SPanel currently runs across more than 700,000 websites in over 120 countries. That number matters less as a vanity stat and more as evidence that the platform handles real production workloads at real scale.

The Bottom Line

You shouldn’t need an SFTP client, a key file, and a working memory of obscure command-line flags to make a small change on your own hosting account. SPanel’s File Manager exists so you don’t. Plus, the engineering behind it means you don’t have to choose between convenience and security to get there.

Frequently Asked Questions

Q: Can I edit files on my hosting account without using SFTP?

A: Yes. SPanel’s File Manager includes a built-in browser editor for files up to 2 MB. Open the file, edit, save – and original permissions are preserved automatically, so a 0600 config doesn’t accidentally become world-readable.

Q: How large can a file be in the SPanel editor?

A: The editor handles files up to 2 MB. That covers the typical configs, scripts, and content files that need browser editing. For larger files, such as log dumps or data exports, SFTP or SSH are the right tools.

Q: How do I upload a file from my computer to my hosting?

A: Drag the file (or files) from your desktop onto the File Manager window. SPanel handles the upload, validates the file, and places it in the destination directory with ownership set automatically.

Q: Can I download a file from a URL directly to my hosting account?

A: Yes. The File Manager’s URL upload option pulls files using your server’s bandwidth rather than your home internet. A 500 MB installer downloads in seconds rather than minutes. URLs requiring authentication aren’t supported through this path – use SSH and curl for those.

Q: Can I create password-protected archives?

A: Yes. SPanel supports password-encrypted tar.gz archives (AES-256-CBC with PBKDF2 key derivation) and password-protected zip archives. Select the files, choose the format, set a password, and the archive builds in the background.

Q: How do I fix WordPress file permissions across an entire install?

A: Use the File Manager’s recursive chmod with separate file and directory permissions. The standard WordPress recommendation is 0644 for files and 0755 for directories – one operation in the panel instead of multiple terminal commands.

Q: Are my files safe when I use the File Manager?

A: Yes. Every operation runs as your account user (not as root), so Linux’s own permissions enforce what you can and can’t do – the same guarantee that protects SFTP and SSH sessions.

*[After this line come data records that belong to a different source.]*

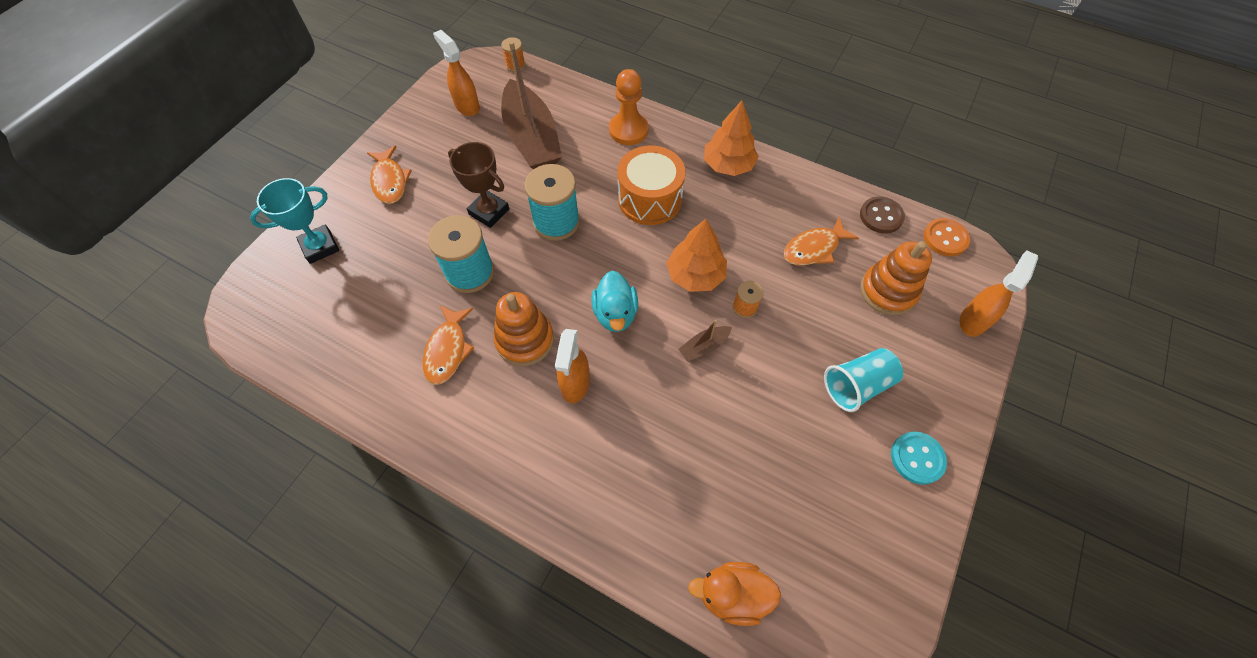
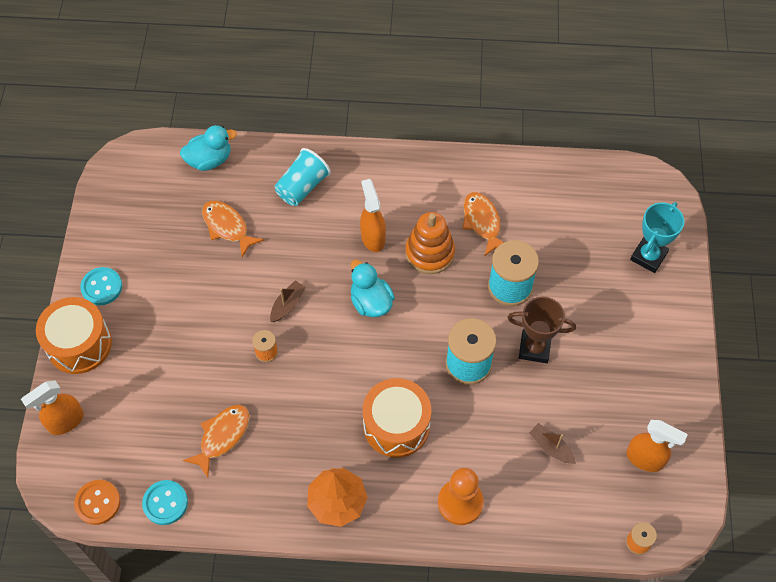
camera: 155 degrees right, 0 degrees up
(390, 181) = (646, 340): orange fish -> orange fish (227, 227)
(532, 138) = (551, 447): brown boat -> brown boat, size x0.41
(695, 275) = (320, 364): orange tree -> none
(732, 594) = (209, 160): orange duck -> turquoise duck
(857, 385) = (156, 323): turquoise cup -> turquoise cup (302, 187)
(881, 216) = (165, 503): brown button -> turquoise button
(888, 291) = (145, 419): orange stacking toy -> none
(951, 397) = (79, 344): none -> orange drum
(973, 320) = (65, 421): orange spray bottle -> orange spray bottle turned 45 degrees clockwise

The download path additionally has multiple independent defenses against symbolic-link attacks designed to escape the home directory.

Q: What happens to a long-running archive operation if I close the browser?

A: Nothing bad. Archive, extract, and recursive search all run in the background with state tracking on the server. Close the tab, come back later, and the operation keeps going. To cancel, the abort button kills the process cleanly and clears the lockfile.